Residents have been perplexed about what to do with the bog, and the City of Wahkon is seeking a permit from the DNR to remove the bog. City council met on Monday evening concerning the bog.
The DNR requires a permit for “moving or removing a bog of any size that is free-floating or lodged in any area other than its place of origin in public waters,” according to the DNR website. The DNR considers the ecological value of bogs when granting a permit.
The DNR states: “If a floating bog becomes a nuisance, it is the responsibility of the property owner(s) where the bog is grounded to move the bog to an acceptable location. Moving a floating bog away from your property requires a DNR aquatic plant management permit issued through the DNR Regional Fisheries Office. DNR responsibility is limited to the following:
• Providing advice and approval on bog disposition.
• Removing any floating bogs lodged on state owned dams or other DNR property.”
City Clerk/Treasurer Karrie Roeschlein said the DNR met with Chris Weinreich from the city at the site to discuss options for removal. Roeschlein said she believed Jim Staricha, of Northland Town & Lake Recovery, has the “equipment to move that monstrosity.”
Audrey Kuchinski, of the DNR Fisheries department, said in an email to the city that the best option is to remove it. She stated, “A disposal site does need to be identified and must not be in a wetland and at least 200’ away from any water including seasonally flooded areas. Mille Lacs has a number of invasive species that we need to be cautious with. This is the most expensive option but recurring problems with this bog would be eliminated.”

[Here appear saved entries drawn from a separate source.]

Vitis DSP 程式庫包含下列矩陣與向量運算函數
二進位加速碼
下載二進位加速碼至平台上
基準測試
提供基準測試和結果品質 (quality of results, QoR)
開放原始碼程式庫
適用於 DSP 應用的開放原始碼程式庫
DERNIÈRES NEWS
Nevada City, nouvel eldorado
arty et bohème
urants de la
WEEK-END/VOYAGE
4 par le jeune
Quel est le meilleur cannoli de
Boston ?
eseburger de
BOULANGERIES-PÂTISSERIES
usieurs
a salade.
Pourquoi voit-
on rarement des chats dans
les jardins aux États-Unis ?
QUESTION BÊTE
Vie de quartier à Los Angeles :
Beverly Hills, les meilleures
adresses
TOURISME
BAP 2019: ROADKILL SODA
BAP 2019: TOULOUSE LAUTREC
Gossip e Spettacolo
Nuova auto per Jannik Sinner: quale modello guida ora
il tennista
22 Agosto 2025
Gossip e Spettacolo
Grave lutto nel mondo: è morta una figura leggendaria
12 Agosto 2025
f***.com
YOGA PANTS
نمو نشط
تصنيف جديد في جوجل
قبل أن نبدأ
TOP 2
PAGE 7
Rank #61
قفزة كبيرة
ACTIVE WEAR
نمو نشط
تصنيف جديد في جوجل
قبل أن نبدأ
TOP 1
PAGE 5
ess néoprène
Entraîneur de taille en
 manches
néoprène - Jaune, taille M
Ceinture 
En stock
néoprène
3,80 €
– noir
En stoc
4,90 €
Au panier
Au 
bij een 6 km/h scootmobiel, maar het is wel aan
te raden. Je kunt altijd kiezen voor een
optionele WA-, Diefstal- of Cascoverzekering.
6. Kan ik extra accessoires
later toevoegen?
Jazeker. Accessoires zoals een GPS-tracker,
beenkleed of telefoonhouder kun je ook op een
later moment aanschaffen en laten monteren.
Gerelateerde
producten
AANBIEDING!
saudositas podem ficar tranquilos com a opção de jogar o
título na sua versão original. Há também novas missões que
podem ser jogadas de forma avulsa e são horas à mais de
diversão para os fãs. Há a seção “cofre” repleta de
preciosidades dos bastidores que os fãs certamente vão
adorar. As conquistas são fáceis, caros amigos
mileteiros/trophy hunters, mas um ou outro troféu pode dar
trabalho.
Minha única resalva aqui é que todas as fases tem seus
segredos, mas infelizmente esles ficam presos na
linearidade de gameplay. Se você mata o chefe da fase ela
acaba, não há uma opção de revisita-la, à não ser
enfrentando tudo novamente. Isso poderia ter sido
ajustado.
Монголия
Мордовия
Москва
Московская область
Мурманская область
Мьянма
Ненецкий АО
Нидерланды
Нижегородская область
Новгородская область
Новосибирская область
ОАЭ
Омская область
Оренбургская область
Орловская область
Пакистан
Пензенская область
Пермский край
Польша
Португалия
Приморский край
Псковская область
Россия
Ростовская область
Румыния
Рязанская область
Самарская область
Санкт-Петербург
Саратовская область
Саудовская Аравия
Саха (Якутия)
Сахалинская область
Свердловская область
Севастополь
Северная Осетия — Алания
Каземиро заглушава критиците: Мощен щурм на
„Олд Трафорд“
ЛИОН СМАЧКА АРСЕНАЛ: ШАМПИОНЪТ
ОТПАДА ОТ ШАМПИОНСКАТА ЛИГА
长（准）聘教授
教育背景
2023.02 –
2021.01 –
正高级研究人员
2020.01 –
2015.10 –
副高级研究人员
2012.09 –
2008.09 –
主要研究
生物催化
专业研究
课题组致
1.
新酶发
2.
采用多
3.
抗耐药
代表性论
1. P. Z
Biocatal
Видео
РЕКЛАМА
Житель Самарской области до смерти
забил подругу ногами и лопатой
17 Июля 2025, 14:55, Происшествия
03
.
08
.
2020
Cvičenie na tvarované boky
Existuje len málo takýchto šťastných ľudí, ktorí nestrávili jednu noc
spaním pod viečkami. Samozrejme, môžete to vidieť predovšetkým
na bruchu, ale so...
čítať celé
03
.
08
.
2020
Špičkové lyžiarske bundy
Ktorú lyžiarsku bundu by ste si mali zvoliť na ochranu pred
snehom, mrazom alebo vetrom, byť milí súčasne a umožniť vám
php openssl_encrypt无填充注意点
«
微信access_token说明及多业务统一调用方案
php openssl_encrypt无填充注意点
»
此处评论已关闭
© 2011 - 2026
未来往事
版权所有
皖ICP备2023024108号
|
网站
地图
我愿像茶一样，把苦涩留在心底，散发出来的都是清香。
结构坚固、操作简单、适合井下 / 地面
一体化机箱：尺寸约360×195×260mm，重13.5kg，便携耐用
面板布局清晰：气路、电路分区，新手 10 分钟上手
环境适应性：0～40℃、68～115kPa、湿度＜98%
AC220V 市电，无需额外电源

She stated in the email that the bog cold be chunked into smaller pieces, moved to an area west of the beach and staked down, but not allowed to cover any hardstem bulrush. “Hardstem bulrush is by far the most valuable plant any lake can have,” she added. She also stated another option would be to relocate some of the bog to the area to the west and remove some of it.
No information on what the city will decide to do with the bog was available as of deadline on Monday, but Roeschlein said the bog would likely be moved this week if a permit is granted.